Rupee Slides to 86.67 Against Dollar Amid Trade Tensions and Importer Demand
By Shishta Dutta | Published at: Jul 28, 2025 05:48 PM IST

Mumbai, 28 July 2025: The Indian rupee ended Monday’s session 15 paise lower at 86.67 against the US dollar, reversing its early gains. The decline was primarily triggered by sustained month-end dollar demand from importers and growing uncertainty around the India-US trade negotiations. The drop also mirrored broad weakness across Asian currencies as investors turned risk-averse ahead of major global monetary policy announcements.
Dollar Demand and Trade Uncertainty Drive Down Rupee Value
Monday’s closing marked a retreat for the rupee, which opened at 86.47 but weakened steadily during the session:
- Opening: 86.47
- High: 86.40
- Low: 86.67
- Closing (Provisional): 86.67
- Previous Close (Friday, July 25): 86.52
- Net Decline: 15 paise
Traders attributed the rupee’s depreciation to strong demand for the US dollar by importers, who typically front-load foreign exchange requirements at the end of the month. Simultaneously, apprehensions surrounding the upcoming India-US trade deal deadline on August 1 heightened caution among investors.
Stronger US Dollar and Global Policy Events Deepen Pressure on Rupee
Globally, the US dollar continued to strengthen, further squeezing emerging market currencies. The Dollar Index, which measures the dollar against six major currencies, rose by 0.54% to 98.17, underlining rising global appetite for the greenback.
Upcoming monetary policy announcements by the US Federal Reserve and the Bank of Japan are also keeping currency markets on edge. The anticipation of possible rate adjustments or hawkish commentary from either central bank is prompting global investors to shift funds toward safer assets, including the US dollar.
Meanwhile, Brent crude oil prices edged higher by 0.85% to USD 69.02 per barrel, reflecting a mildly positive sentiment following easing tariff-related concerns after a recent EU-US trade agreement. However, higher crude prices also imply increased dollar outflows from India, adding pressure on the rupee.
Stock Markets Mirror Investor Anxiety as FIIs Pull Out Capital
Indian equity markets mirrored the currency market’s caution. Both benchmark indices ended the day in the red:
- BSE Sensex: 80,891.02 (down 572.07 points or -0.70%)
- NSE Nifty: 24,680.90 (down 156.10 points or -0.63%)

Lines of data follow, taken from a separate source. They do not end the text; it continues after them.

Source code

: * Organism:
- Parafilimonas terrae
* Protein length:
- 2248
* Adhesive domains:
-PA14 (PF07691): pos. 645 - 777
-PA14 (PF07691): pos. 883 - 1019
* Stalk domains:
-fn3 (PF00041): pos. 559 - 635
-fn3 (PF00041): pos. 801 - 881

Foreign Institutional Investors (FIIs) remained net sellers, offloading ₹1,979.96 crore worth of Indian equities on Friday. This trend reflects capital flight from riskier emerging markets as global sentiment turns cautious.
Forex Reserves Decline as Central Bank Interventions Continue
India’s foreign exchange reserves fell by USD 1.183 billion to USD 695.489 billion for the week ended July 18. This marks the second consecutive weekly decline, following a USD 3.064 billion drop in the previous week. Reserves had reached a historic high of USD 704.885 billion in September 2024.
The dip indicates possible intervention by the Reserve Bank of India (RBI) in currency markets to curb volatility, although the central bank typically refrains from announcing such actions directly.
Trade Deal Uncertainty and Global Volatility Keep Markets on Edge
The rupee’s trajectory in the near term hinges heavily on developments related to the India-US trade talks. The deadline for a potential agreement is just days away, and lack of clarity on key clauses—especially those related to digital services taxes, pharmaceutical exports, and market access—has made both currency and equity markets jittery.
In parallel, the upcoming Federal Reserve policy meeting is expected to provide cues on future interest rate direction. Any indication of rate hikes or a delayed pivot in the US could trigger further outflows from Indian markets, keeping the rupee under pressure.
Behind the Slide: What’s Fueling the Rupee’s Decline?
- Persistent importer demand for dollars as businesses cover month-end obligations.
- Global flight to safety, driven by expectations of hawkish monetary policy in the US and Japan.
- Weakness across Asian currencies, intensifying pressure on the Indian rupee.
- Dampened market sentiment from FII outflows and an uncertain global trade environment.
- Oil price fluctuations are contributing to increased dollar demand for crude purchases.
Unless negotiations yield progress before the August 1 deadline, or global cues turn favourable, the rupee may continue facing headwinds. Traders will be watching central bank announcements and geopolitical signals closely in the days ahead.